James Cox

Profile
- Position: Quarterback

Personal information
- Born: December 29, 1983 (age 42) Northridge California, U.S.
- Listed height: 6 ft 3 in (1.91 m)
- Listed weight: 220 lb (100 kg)

Career information
- College: Colorado

Awards and highlights
- 2001–02 Scholar-Athlete Award;

= James Cox (quarterback) =

American football player (born 1983)

James Cox (born December 29, 1983) is a former starting quarterback for the Colorado Buffaloes football team in 2005 and 2006.

==College career==
===2003–04===
He mainly saw action as a replacement for Joel Klatt when injured or when the outcome of the game was already decided. He played in two games in 2003 and five games, including his first start in place of Klatt, in 2004. His first start came on October 16, 2004, against Iowa State when Klatt suffered a neck injury the previous week against Oklahoma State. However, head coach Gary Barnett said the decision to start Cox in place of Klatt was not solely based on Klatt's injury.

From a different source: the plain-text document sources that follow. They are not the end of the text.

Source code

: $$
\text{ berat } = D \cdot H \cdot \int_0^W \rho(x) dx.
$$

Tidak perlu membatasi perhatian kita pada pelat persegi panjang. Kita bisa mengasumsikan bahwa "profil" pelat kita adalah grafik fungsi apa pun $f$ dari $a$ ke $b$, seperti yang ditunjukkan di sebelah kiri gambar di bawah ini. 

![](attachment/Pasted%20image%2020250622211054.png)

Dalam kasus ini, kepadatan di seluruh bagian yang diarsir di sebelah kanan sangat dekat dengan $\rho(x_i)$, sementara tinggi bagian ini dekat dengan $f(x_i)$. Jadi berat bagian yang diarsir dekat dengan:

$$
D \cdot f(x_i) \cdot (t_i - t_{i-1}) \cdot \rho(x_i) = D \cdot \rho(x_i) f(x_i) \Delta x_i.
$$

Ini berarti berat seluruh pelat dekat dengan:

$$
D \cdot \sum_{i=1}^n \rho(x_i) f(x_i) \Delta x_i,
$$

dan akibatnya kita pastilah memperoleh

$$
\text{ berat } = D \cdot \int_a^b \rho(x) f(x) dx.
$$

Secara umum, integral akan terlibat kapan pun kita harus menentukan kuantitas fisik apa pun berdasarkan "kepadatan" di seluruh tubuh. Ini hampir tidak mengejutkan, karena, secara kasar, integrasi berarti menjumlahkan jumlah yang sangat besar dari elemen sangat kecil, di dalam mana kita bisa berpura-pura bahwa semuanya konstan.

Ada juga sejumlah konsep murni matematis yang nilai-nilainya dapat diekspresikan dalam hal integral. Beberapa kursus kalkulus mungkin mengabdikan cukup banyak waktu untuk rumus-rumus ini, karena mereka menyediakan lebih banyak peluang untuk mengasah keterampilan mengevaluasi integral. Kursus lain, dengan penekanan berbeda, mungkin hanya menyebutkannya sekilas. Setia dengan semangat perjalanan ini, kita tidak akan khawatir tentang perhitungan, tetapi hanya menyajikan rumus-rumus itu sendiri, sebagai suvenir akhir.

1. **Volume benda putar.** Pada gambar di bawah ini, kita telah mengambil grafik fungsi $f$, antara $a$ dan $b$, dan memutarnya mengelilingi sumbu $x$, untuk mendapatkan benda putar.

My perspective at this point in time is that that is the best decision for our football team. (Klatt’s injury) was not the reason for the decision, but it certainly figures in. I will just leave it at that. —Gary Barnett

But Cox would be pulled in the second quarter after throwing an interception.

===2005===
Cox was a backup all season to Klatt, seeing action in seven games but only when the outcome had already been decided. However, when Klatt suffered a season-ending concussion during the Big 12 Championship game on December 3, 2006, Cox saw the majority of the action for the season but went 1–8 with 9 yards passing. He was named the starter for the Champs Sports Bowl. Cox was ineffective in the bowl game on December 27, 2006, against Clemson going 4–12 with 26 yards and 4 sacks and was replaced with Brian White.

===2006===
With a new head coach, Dan Hawkins, all positions were up for grabs (except the kicker, which Mason Crosby already had a lock on the position), especially the quarterback position with Joel Klatt's eligibility used up. Cox, the only senior quarterback on the team and the only quarterback with career starts for experience was thought to be the favorite. But he missed all of spring training with a broken thumb while his two main competitors, juniors Bernard Jackson and Brian White practiced. (Cody Hawkins, also the head coach's son, redshirted for the 2006 season.) On August 20, 2006, Coach Hawkins announced Cox would be the starting quarterback. He started the first game of the season on September 2, 2006, against Division I-AA Montana State. Colorado lost the game 19–10 in the start of the horrible season. Cox went 8–22 with no touchdowns or interceptions, despite starting the game with the longest first play from scrimmage in Colorado's history, a 42-yard pass to Patrick Williams. He was surprisingly replaced as starter the following week by Bernard Jackson.

Cox threw just 8 passes the rest of the season seeing only limited action. He missed traveling with the team in Week 4 against Georgia due to the death of his father. He suffered a season ending broken thumb requiring surgery against Kansas on October 28, 2006.

===Statistics===

College statistics
|  |  | Passing |  |  |  |  |  |  | Rushing |  |  |  |  |
|---|---|---|---|---|---|---|---|---|---|---|---|---|---|
| Season | G | Att | Com | Int | Pct. | Yds | TD | Long | Att | Yds | Avg. | TD | Long |
| 2003 | 2 | 1 | 1 | 0 | 100.0 | 0 | 0 | 0 | 2 | −3 | −1.5 | 0 | 3 |
| 2004 | 5 | 49 | 28 | 3 | 57.1 | 330 | 2 | 45 | 11 | 37 | 3.4 | 1 | 12 |
| 2005 | 7 | 29 | 13 | 0 | 44.8 | 93 | 0 | 17 | 7 | 3 | 0.4 | 0 | 6 |
| 2006 | 4 | 30 | 11 | 0 | 36.7 | 124 | 0 | 42 | 10 | −12 | −1.2 | 1 | 9 |
| Totals | 18 | 109 | 53 | 3 | 48.6 | 547 | 2 | 45 | 30 | 25 | 0.8 | 2 | 12 |

==Personal==
Cox majored in communication at Colorado. He was a 2001–02 National Football Foundation and College Football Hall of Fame Scholar-Athlete Award recipient.